Twenty people were killed when a truck carrying acid overturned in February 2019.

== Ownership ==
Glencore acquired its initial 30% stake in the mine in June 2007 from Groupe Bazano.

=== Secret sales of state assets ===
By 2011, Glencore operated the mine and had a 40% stake through a 50% holding in Samref Congo Sprl, which in turn held 80% of Mutanda, with the state-owned Gécamines holding the other 20%. In 2011, Gécamines sold its shares to Rowny Assets Limited, a company associated with Israeli billionaire Dan Gertler. Reports found that contracts for this sale were kept secret, and that Mutanda and other state-owned mines were sold below market value. In September 2011 the International Monetary Fund asked state-owned mining companies Sodimico and Gécamines for explanations of these secret sales of assets below market value. At the time, the IMF was providing loans to the DRC worth $561 million to improve the economy. The 20% share of Mutanda was sold for $120 million - $137 million, while market value was estimated $600 million - $849 million.

=== Further acquisition by Glencore ===
Glencore also indirectly owns 37.5% of Kansuki, a copper and cobalt project bordering Mutanda covering 185 km2. In August 2011 Glencore's CEO said the company planned to combine the two properties and to increase its share to over 50%.

In 2012, Glencore paid $340 million and took on $140 million in debt to increase its share of Samref Overseas from 50% to 74.49%, and for a 1% stake in Samref Congo. This brought their effective stake in Mutanda to about 60%, and left a remaining 25.5% portion of Samref Overseas still held by High Grade Minerals, which Glencore had set up a deal to acquire in December 2013 for $430 million.

In 2017, Glencore paid $534 million to buy a 31% stake in Mutanda from Dan Gertler's Fleurette group. This deal valued the 31% stake at $922 million, since it also involved the settlement of several hundred million dollars of loans Fleurrette owed to Glencore. Glencore now claims 100% ownership of the Mutanda mine.

=== Lawsuits ===
In 2017, a Swiss watchdog organisation Public Eye filed a criminal complaint against Glencore following revelations in the Paradise Papers indicating that Glencore had loaned $45 million in shares to billionaire Dan Gertler in exchange for help securing an agreement with Gecamines to acquire Mutanda mine.

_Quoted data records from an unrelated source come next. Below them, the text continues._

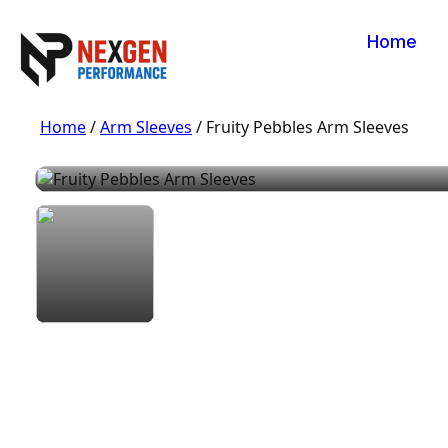
Home
Home
/
Arm Sleeves
/ Fruity Pebbles Arm Sleeves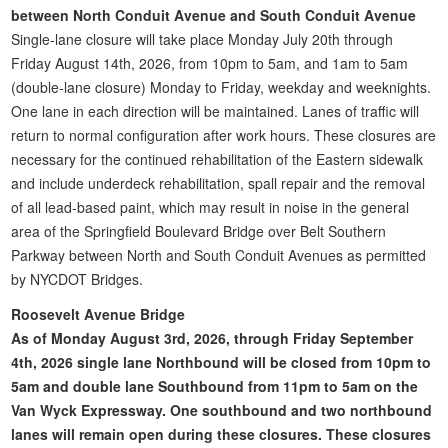
between North Conduit Avenue and South Conduit Avenue
Single-lane closure will take place Monday July 20th through
Friday August 14th, 2026, from 10pm to 5am, and 1am to 5am
(double-lane closure) Monday to Friday, weekday and weeknights.
One lane in each direction will be maintained. Lanes of traffic will
return to normal configuration after work hours. These closures are
necessary for the continued rehabilitation of the Eastern sidewalk
and include underdeck rehabilitation, spall repair and the removal
of all lead-based paint, which may result in noise in the general
area of the Springfield Boulevard Bridge over Belt Southern
Parkway between North and South Conduit Avenues as permitted
by NYCDOT Bridges.
Roosevelt Avenue Bridge
As of Monday August 3rd, 2026, through Friday September
4th, 2026 single lane Northbound will be closed from 10pm to
5am and double lane Southbound from 11pm to 5am on the
Van Wyck Expressway. One southbound and two northbound
lanes will remain open during these closures. These closures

In 2018, a Congolese-American businessman Charles Brown filed a lawsuit in Congolese court, claiming that he sold a 19.12% stake in Mutanda to Groupe Bazano under threat of violence on May 9, 2012. Glencore purchased Groupe Bazano's share in the mine two weeks later on May 22. Glencore denied this, saying Brown's stake was sold in 2004 and 2005.

In May 2022, Glencore admitted to bribing government officials in several African countries including the DRC to secure "improper business advantages". In December, 2022 the company agreed to pay $180 million to the DRC to settle "all present and future claims arising from any alleged acts of corruption" during the period from 2007 to 2018.